Exercise requirements: Work out how many lines in the records contain the word "SilkS", and give that number alone.

Collected data entries:
*** Begin section ***
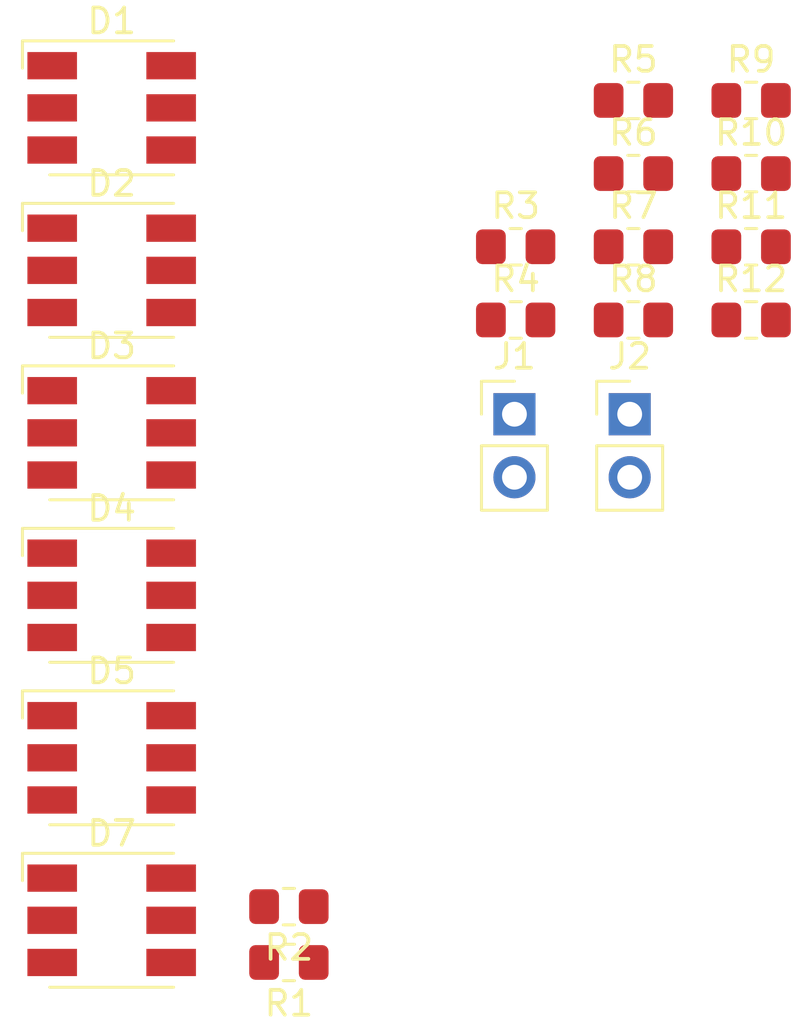
<source format=kicad_pcb>
(kicad_pcb
	(version 20240108)
	(generator "pcbnew")
	(generator_version "8.0")
	(general
		(thickness 1.6)
		(legacy_teardrops no)
	)
	(paper "A4")
	(layers
		(0 "F.Cu" signal)
		(31 "B.Cu" signal)
		(32 "B.Adhes" user "B.Adhesive")
		(33 "F.Adhes" user "F.Adhesive")
		(34 "B.Paste" user)
		(35 "F.Paste" user)
		(36 "B.SilkS" user "B.Silkscreen")
		(37 "F.SilkS" user "F.Silkscreen")
		(38 "B.Mask" user)
		(39 "F.Mask" user)
		(40 "Dwgs.User" user "User.Drawings")
		(41 "Cmts.User" user "User.Comments")
		(42 "Eco1.User" user "User.Eco1")
		(43 "Eco2.User" user "User.Eco2")
		(44 "Edge.Cuts" user)
		(45 "Margin" user)
		(46 "B.CrtYd" user "B.Courtyard")
		(47 "F.CrtYd" user "F.Courtyard")
		(48 "B.Fab" user)
		(49 "F.Fab" user)
		(50 "User.1" user)
		(51 "User.2" user)
		(52 "User.3" user)
		(53 "User.4" user)
		(54 "User.5" user)
		(55 "User.6" user)
		(56 "User.7" user)
		(57 "User.8" user)
		(58 "User.9" user)
	)
	(setup
		(pad_to_mask_clearance 0)
		(allow_soldermask_bridges_in_footprints no)
		(pcbplotparams
			(layerselection 0x00010fc_ffffffff)
			(plot_on_all_layers_selection 0x0000000_00000000)
			(disableapertmacros no)
			(usegerberextensions no)
			(usegerberattributes yes)
			(usegerberadvancedattributes yes)
			(creategerberjobfile yes)
			(dashed_line_dash_ratio 12.000000)
			(dashed_line_gap_ratio 3.000000)
			(svgprecision 4)
			(plotframeref no)
			(viasonmask no)
			(mode 1)
			(useauxorigin no)
			(hpglpennumber 1)
			(hpglpenspeed 20)
			(hpglpendiameter 15.000000)
			(pdf_front_fp_property_popups yes)
			(pdf_back_fp_property_popups yes)
			(dxfpolygonmode yes)
			(dxfimperialunits yes)
			(dxfusepcbnewfont yes)
			(psnegative no)
			(psa4output no)
			(plotreference yes)
			(plotvalue yes)
			(plotfptext yes)
			(plotinvisibletext no)
			(sketchpadsonfab no)
			(subtractmaskfromsilk no)
			(outputformat 1)
			(mirror no)
			(drillshape 1)
			(scaleselection 1)
			(outputdirectory "")
		)
	)
	(net 0 "")
	(net 1 "Net-(D1-GK)")
	(net 2 "/VCC")
	(net 3 "Net-(D1-RK)")
	(net 4 "Net-(D2-RK)")
	(net 5 "Net-(D2-GK)")
	(net 6 "Net-(D3-GK)")
	(net 7 "Net-(D3-RK)")
	(net 8 "Net-(D4-GK)")
	(net 9 "Net-(D4-RK)")
	(net 10 "Net-(D5-RK)")
	(net 11 "Net-(D5-GK)")
	(net 12 "/RED1")
	(net 13 "GND")
	(net 14 "/GR1")
	(net 15 "/RED")
	(net 16 "/GR")
	(net 17 "unconnected-(D1-BK-Pad6)")
	(net 18 "unconnected-(D1-BA-Pad1)")
	(net 19 "unconnected-(D2-BK-Pad6)")
	(net 20 "unconnected-(D2-BA-Pad1)")
	(net 21 "unconnected-(D3-BK-Pad6)")
	(net 22 "unconnected-(D3-BA-Pad1)")
	(net 23 "unconnected-(D4-BK-Pad6)")
	(net 24 "unconnected-(D4-BA-Pad1)")
	(net 25 "unconnected-(D5-BK-Pad6)")
	(net 26 "unconnected-(D5-BA-Pad1)")
	(net 27 "Net-(D7-GK)")
	(net 28 "Net-(D7-RK)")
	(net 29 "unconnected-(D7-BA-Pad1)")
	(net 30 "unconnected-(D7-BK-Pad6)")
	(footprint "Resistor_SMD:R_0805_2012Metric_Pad1.20x1.40mm_HandSolder" (layer "F.Cu") (at 83.9 54.6))
	(footprint "Resistor_SMD:R_0805_2012Metric_Pad1.20x1.40mm_HandSolder" (layer "F.Cu") (at 88.65 54.6))
	(footprint "LED_SMD:LED_RGB_5050-6" (layer "F.Cu") (at 67.6 52.6))
	(footprint "Resistor_SMD:R_0805_2012Metric_Pad1.20x1.40mm_HandSolder" (layer "F.Cu") (at 88.65 51.65))
	(footprint "Resistor_SMD:R_0805_2012Metric_Pad1.20x1.40mm_HandSolder" (layer "F.Cu") (at 93.4 45.75))
	(footprint "LED_SMD:LED_RGB_5050-6" (layer "F.Cu") (at 67.6 72.25))
	(footprint "LED_SMD:LED_RGB_5050-6" (layer "F.Cu") (at 67.6 46.05))
	(footprint "Connector_PinHeader_2.54mm:PinHeader_1x02_P2.54mm_Vertical" (layer "F.Cu") (at 88.5 58.4))
	(footprint "Connector_PinHeader_2.54mm:PinHeader_1x02_P2.54mm_Vertical" (layer "F.Cu") (at 83.85 58.4))
	(footprint "LED_SMD:LED_RGB_5050-6" (layer "F.Cu") (at 67.6 59.15))
	(footprint "LED_SMD:LED_RGB_5050-6" (layer "F.Cu") (at 67.6 65.7))
	(footprint "Resistor_SMD:R_0805_2012Metric_Pad1.20x1.40mm_HandSolder" (layer "F.Cu") (at 88.65 45.75))
	(footprint "Resistor_SMD:R_0805_2012Metric_Pad1.20x1.40mm_HandSolder" (layer "F.Cu") (at 88.65 48.7))
	(footprint "Resistor_SMD:R_0805_2012Metric_Pad1.20x1.40mm_HandSolder" (layer "F.Cu") (at 93.4 54.6))
	(footprint "Resistor_SMD:R_0805_2012Metric_Pad1.20x1.40mm_HandSolder" (layer "F.Cu") (at 83.9 51.65))
	(footprint "Resistor_SMD:R_0805_2012Metric_Pad1.20x1.40mm_HandSolder" (layer "F.Cu") (at 74.75 78.25 180))
	(footprint "Resistor_SMD:R_0805_2012Metric_Pad1.20x1.40mm_HandSolder" (layer "F.Cu") (at 93.4 51.65))
	(footprint "Resistor_SMD:R_0805_2012Metric_Pad1.20x1.40mm_HandSolder" (layer "F.Cu") (at 74.75 80.5 180))
	(footprint "LED_SMD:LED_RGB_5050-6" (layer "F.Cu") (at 67.6 78.8))
	(footprint "Resistor_SMD:R_0805_2012Metric_Pad1.20x1.40mm_HandSolder" (layer "F.Cu") (at 93.4 48.7))
)
</source>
*** End section ***
Answer section: 2